CPSIDV Construction

Hi everyone,

My understanding, based on this site, is that CPSIDV was constructed by appending one character to the end of CPSIDP, which shares its first 12 characters with CPSID. I’m particularly interested in the period a household enters the CPS (MISH==1) to define a CPS cohort.

I thought it would be straightforward to do this by extracting the first 6 digits of CPSIDV and using this to construct a year-month. But when I tried to validate this against another notion of cohort, which is just the year-month of the observation minus MISH plus 1, I find that for a sizeable share of the observations (15% in my sample of outgoing-rotation-group households with nonmissing sex/race/age and wage information), these measures disagree - and a sizeable share of these disagree by 12 months or more (about 10% in my sample). These errors occur throughout the period from 1982 to 2024, with particularly high rates in 1985&1986, 1995, and 2001&2002, suggesting this has something to do with the difficulties in linking individuals over time across these periods.

Here is an example: consider the individual CPSIDV == 199109063712011 in September 1991. This individual is recorded as having minsamp == 8, indicating that they should have entered the CPS in June 1990. But then, shouldn’t their CPSIDV start with 199006?

Apologies if I’m doing something stupid here!

CPSIDV is a variable created by IPUMS CPS that uniquely identifies individuals across CPS samples using consistent values of AGE, SEX, and RACE to validate links. CPSIDV will not link individuals who appear to not be the same person across samples. Since the CPS samples housing units (i.e., dwellings) rather than following individual persons, this limits false links when people move or otherwise leave the CPS sample (unlike CPSIDP).

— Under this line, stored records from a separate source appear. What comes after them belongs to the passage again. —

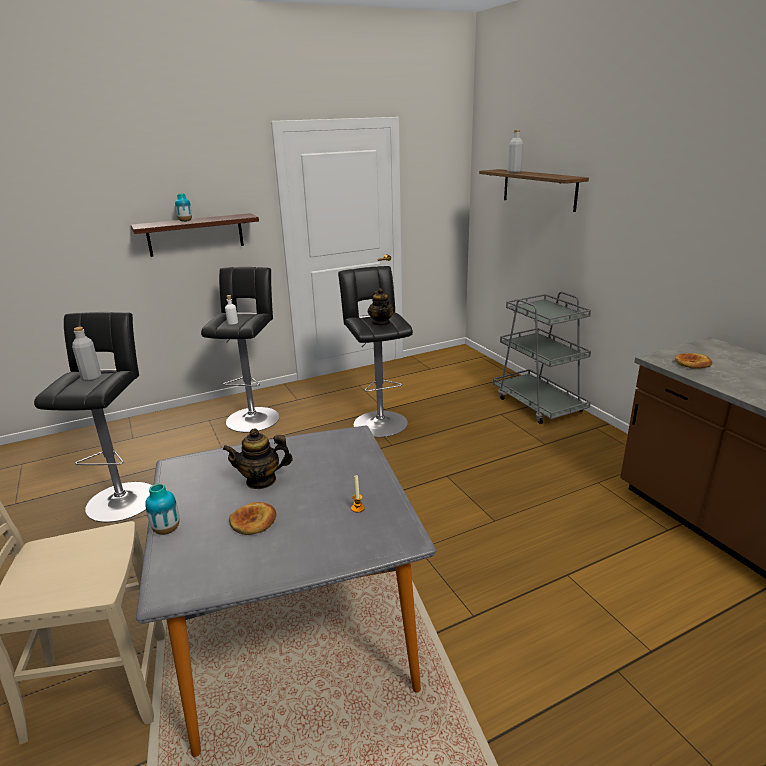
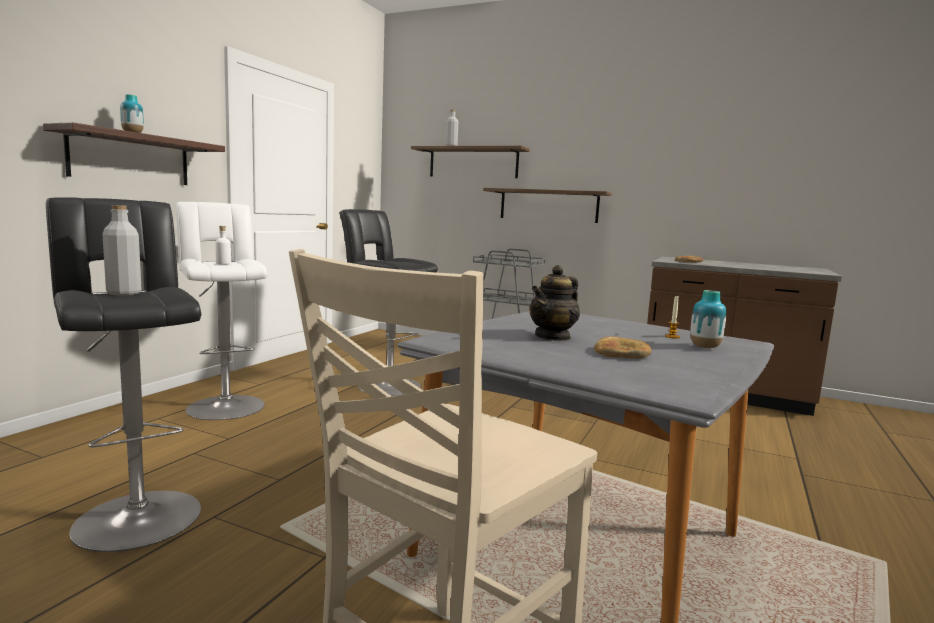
camera: 40 degrees left, 15 degrees down
vase [145,484,179,535] -> vase moved to [690,290,726,348]
black stool [201,267,280,432] -> white stool [176,202,267,420]
teapot [368,288,394,326] -> none
none -> shelf [483,188,612,223]

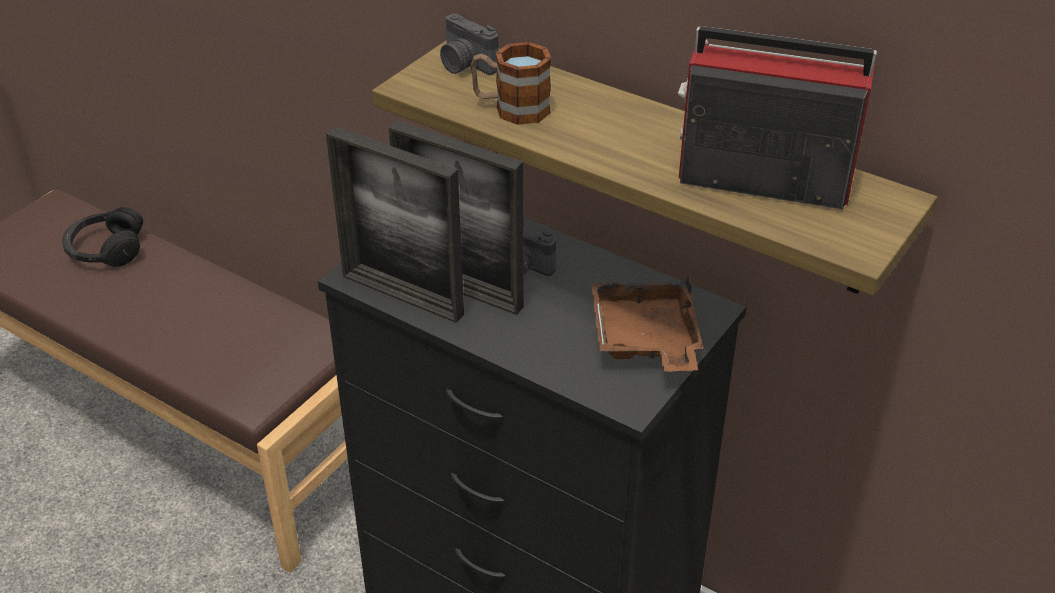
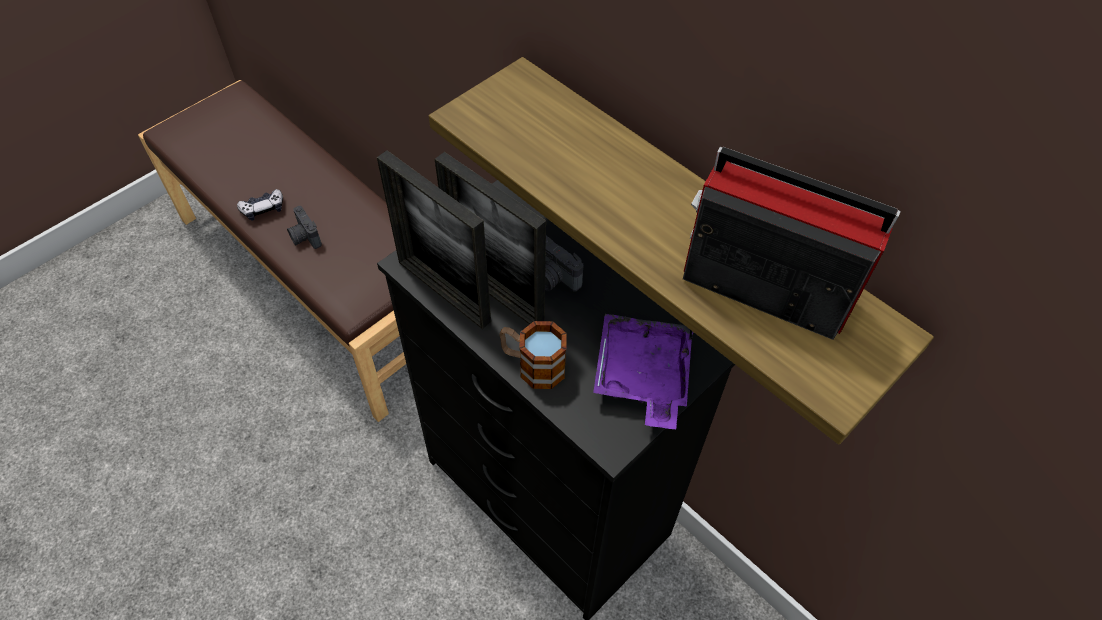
camera: 10 degrees right, 15 degrees up
black headphones [62,207,143,267] -> none
camera [440,14,499,75] -> camera moved to [287,206,322,249]
mug [471,42,551,125] -> mug moved to [499,321,566,389]
brown tray [591,275,703,372] -> purple tray [593,314,693,429]
none -> game controller [237,189,283,221]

Could you share how you created the variable minsamp since IPUMS CPS does not have such a variable? This might help me provide a more targeted response. I assume that minisamp is derived from the variable MISH, which indicates the number of times occupants of a housing unit (i.e., dwelling) have been interviewed for the CPS up to that survey month. However, this is not the same as the number of times a particular individual is identified using CPSIDV since individuals living in the sampled dwelling may change during the CPS observation period.

For example, a person who moves into the unit between interviews is assigned the MISH value for their housing unit for the following interview round. Someone who moves into the housing unit between the unit’s seventh and eighth month-in-sample will be assigned MISH = 8 in the following interview, reflecting that this is the unit’s eighth interview. Similarly, an entire family might move out from their house between their seventh and eighth month-in-sample while another family moves in. Since the CPS samples housing units rather than following individual persons, the family will replace the old family for the housing unit’s remaining CPS panel rounds. In both cases, CPSIDV should not link the person to any prior records since they only appear in the CPS for their housing unit’s eighth month-in-sample. There are additional cases where it is not possible or practical to link respondents across the panel due to a lack of documentation (see Extending Current Population Survey Linkages: Obstacles and Solutions for Linking Monthly Data from 1976 to 1988 by Flood et al.).

The IPUMS Working paper that describes CPSIDV, A Holistic Approach to Validating Current Population Survey Panel Data (Rodgers & Flood, 2023), states that “the first time an individual is observed in the CPS (MISH=1 or the first instance of CPSIDP) a unique CPSIDV is assigned to them.” The individual that is identified by the CPSIDV value that you shared is only observed in the CPS panel once (in September 1991). They are assigned these first six digits to denote the month and year that they were first observed in the panel.